Cantin J, Scarth H, Levine M, Hugi M
University of Montreal.
CMAJ. 2001 Jul 24;165(2):166-73.
To provide information and recommendations to women with breast cancer and their physicians regarding what is now known about sentinel lymph node (SLN) biopsy.
Axillary dissection; SLN biopsy followed by backup axillary dissection; SLN biopsy.
Accurate determination of cancer stage, resulting in better-informed therapeutic decisions.
Systematic review of English-language literature published from January 1991 to December 2000 retrieved primarily from MEDLINE and CANCERLIT.
Axillary dissection is the standard of care for the surgical staging of operable breast cancer. If a patient requests or is offered SLN biopsy, the benefits and risks as well as what is and is not known about the procedure should be outlined. Patients should be informed of the number of SLN biopsies performed by the surgeon and the surgeon's success rate with the procedure, as determined by the identification of the SLN and the false-negative rate (the presence of tumour cells in the axillary nodes when the SLN biopsy result is negative). Before surgeons replace axillary dissection by SLN biopsy as the staging procedure at their institution, they should (a) familiarize themselves with the literature on the topic and the techniques needed to perform the procedure, (b) follow a defined protocol for all 3 aspects of the procedure (nuclear medicine, surgery, pathology) and (c) perform backup axillary dissection until an acceptable success rate (as determined by the identification of the SLN and the false-negative rate) is achieved. A surgeon who performs breast cancer surgery infrequently should not perform SLN biopsy. A positive SLN biopsy result or failure to identify an SLN should prompt full axillary dissection. SLN biopsy is contraindicated in women who have clinically palpable nodes, locally advanced breast cancer, multifocal tumours, previous breast surgery or previous irradiation of the breast.

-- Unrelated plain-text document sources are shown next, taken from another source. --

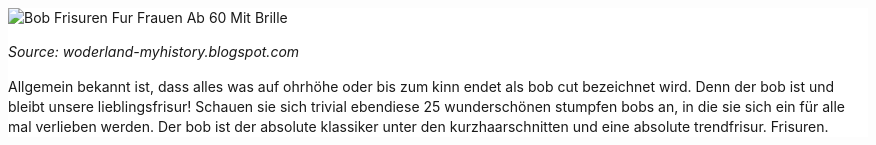
![Bob Frisuren Fur Frauen Ab 60 Mit Brille](https://i0.wp.com/i.pinimg.com/originals/fe/4f/e9/fe4fe9a3552a33c3ef28986db30615ef.jpg "Bob Frisuren Fur Frauen Ab 60 Mit Brille")

*Source: woderland-myhistory.blogspot.com*

Allgemein bekannt ist, dass alles was auf ohrhöhe oder bis zum kinn endet als bob cut bezeichnet wird. Denn der bob ist und bleibt unsere lieblingsfrisur! Schauen sie sich trivial ebendiese 25 wunderschönen stumpfen bobs an, in die sie sich ein für alle mal verlieben werden. Der bob ist der absolute klassiker unter den kurzhaarschnitten und eine absolute trendfrisur. Frisuren.



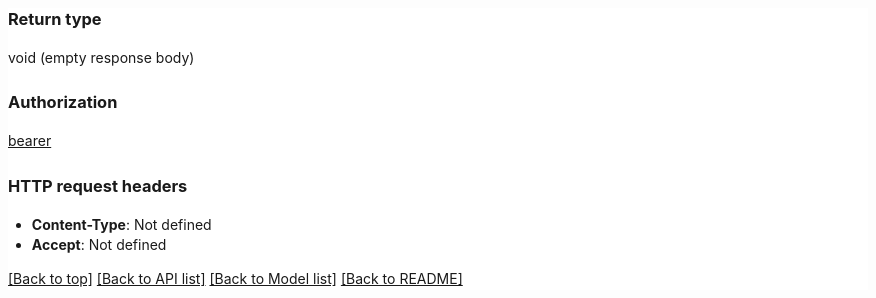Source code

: ### Return type

void (empty response body)

### Authorization

[bearer](../../README.md#bearer)

### HTTP request headers

- **Content-Type**: Not defined
- **Accept**: Not defined

[[Back to top]](#) [[Back to API list]](../../README.md#endpoints)
[[Back to Model list]](../../README.md#models)
[[Back to README]](../../README.md)
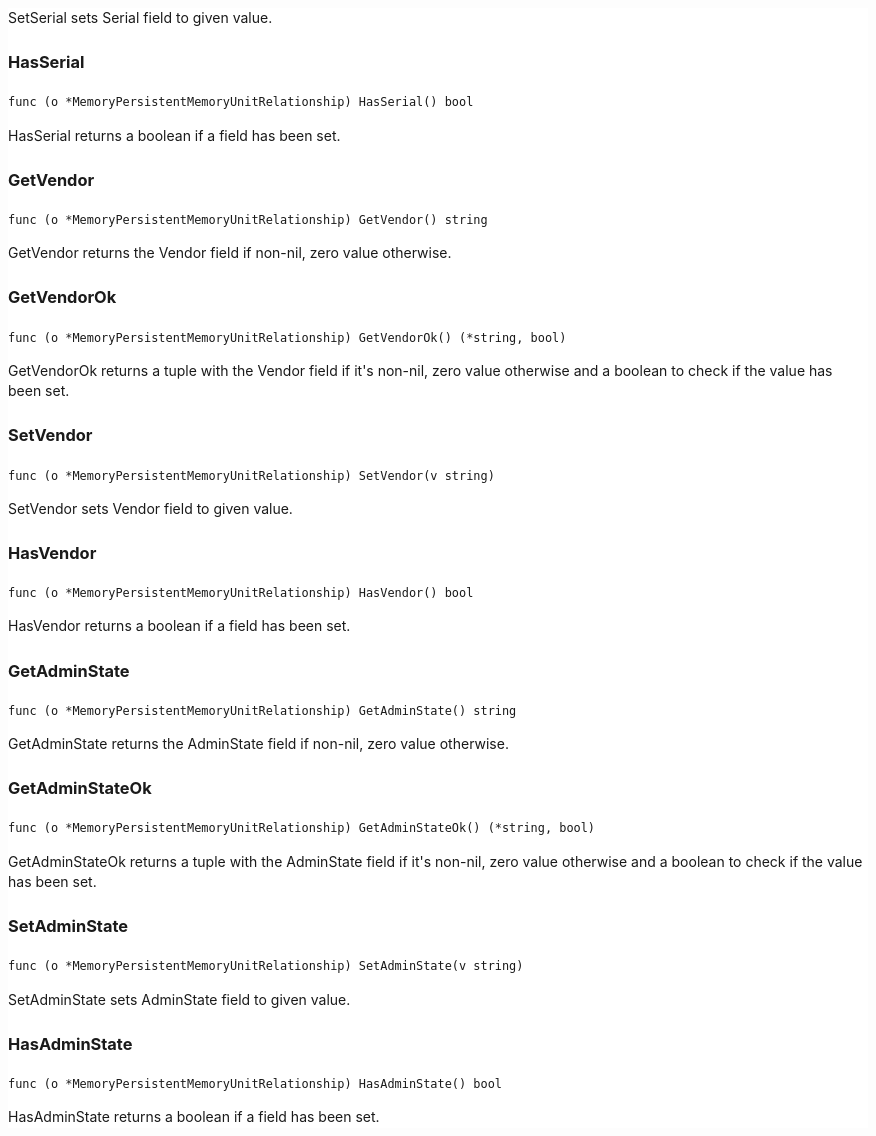 SetSerial sets Serial field to given value.

### HasSerial

`func (o *MemoryPersistentMemoryUnitRelationship) HasSerial() bool`

HasSerial returns a boolean if a field has been set.

### GetVendor

`func (o *MemoryPersistentMemoryUnitRelationship) GetVendor() string`

GetVendor returns the Vendor field if non-nil, zero value otherwise.

### GetVendorOk

`func (o *MemoryPersistentMemoryUnitRelationship) GetVendorOk() (*string, bool)`

GetVendorOk returns a tuple with the Vendor field if it's non-nil, zero value otherwise
and a boolean to check if the value has been set.

### SetVendor

`func (o *MemoryPersistentMemoryUnitRelationship) SetVendor(v string)`

SetVendor sets Vendor field to given value.

### HasVendor

`func (o *MemoryPersistentMemoryUnitRelationship) HasVendor() bool`

HasVendor returns a boolean if a field has been set.

### GetAdminState

`func (o *MemoryPersistentMemoryUnitRelationship) GetAdminState() string`

GetAdminState returns the AdminState field if non-nil, zero value otherwise.

### GetAdminStateOk

`func (o *MemoryPersistentMemoryUnitRelationship) GetAdminStateOk() (*string, bool)`

GetAdminStateOk returns a tuple with the AdminState field if it's non-nil, zero value otherwise
and a boolean to check if the value has been set.

### SetAdminState

`func (o *MemoryPersistentMemoryUnitRelationship) SetAdminState(v string)`

SetAdminState sets AdminState field to given value.

### HasAdminState

`func (o *MemoryPersistentMemoryUnitRelationship) HasAdminState() bool`

HasAdminState returns a boolean if a field has been set.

Staining of tissue sections with hematoxylin and eosin, and not immunohistochemical analysis for cytokeratin, should determine adjuvant therapy. Participation in randomized clinical trials is encouraged. [A patient version of these guidelines appears in Appendix 1.]
Internal validation within the Steering Committee on Clinical Practice Guidelines for the Care and Treatment of Breast Cancer; no external validation.
就目前已知的前哨淋巴结(SLN)活检相关情况,向乳腺癌患者及其医生提供信息与建议。
腋窝淋巴结清扫术;先行SLN活检,若结果异常则行腋窝淋巴结清扫术;SLN活检。
准确判定癌症分期,从而做出更明智的治疗决策。
对1991年1月至2000年12月发表的英文文献进行系统回顾,主要检索来源为医学文献数据库(MEDLINE)和癌症文献数据库(CANCERLIT)。
腋窝淋巴结清扫术是可手术乳腺癌外科分期的标准治疗方法。若患者要求或医生建议进行SLN活检,应概述该手术的益处与风险,以及已知和未知的相关情况。应告知患者外科医生进行SLN活检的例数,以及该医生在该手术方面的成功率,成功率由前哨淋巴结的识别情况和假阴性率(SLN活检结果为阴性时腋窝淋巴结中存在肿瘤细胞的情况)来确定。在外科医生将腋窝淋巴结清扫术替换为SLN活检作为其所在机构的分期手术之前,他们应:(a)熟悉该主题的文献以及进行该手术所需的技术;(b)对手术的三个方面(核医学、外科手术、病理学)遵循既定方案;(c)进行腋窝淋巴结清扫术作为备用,直至达到可接受的成功率(由前哨淋巴结的识别情况和假阴性率确定)。不常进行乳腺癌手术的外科医生不应进行SLN活检。前哨淋巴结活检结果为阳性或未能识别出前哨淋巴结时,应进行完整的腋窝淋巴结清扫术。对于临床可触及淋巴结、局部晚期乳腺癌、多灶性肿瘤、既往有乳腺手术史或乳腺放疗史的女性,SLN活检为禁忌。组织切片应采用苏木精和伊红染色,而非细胞角蛋白免疫组化分析,以此来确定辅助治疗方案。鼓励参与随机临床试验。[这些指南的患者版见附录1。]
乳腺癌护理与治疗临床实践指南指导委员会内部验证;无外部验证。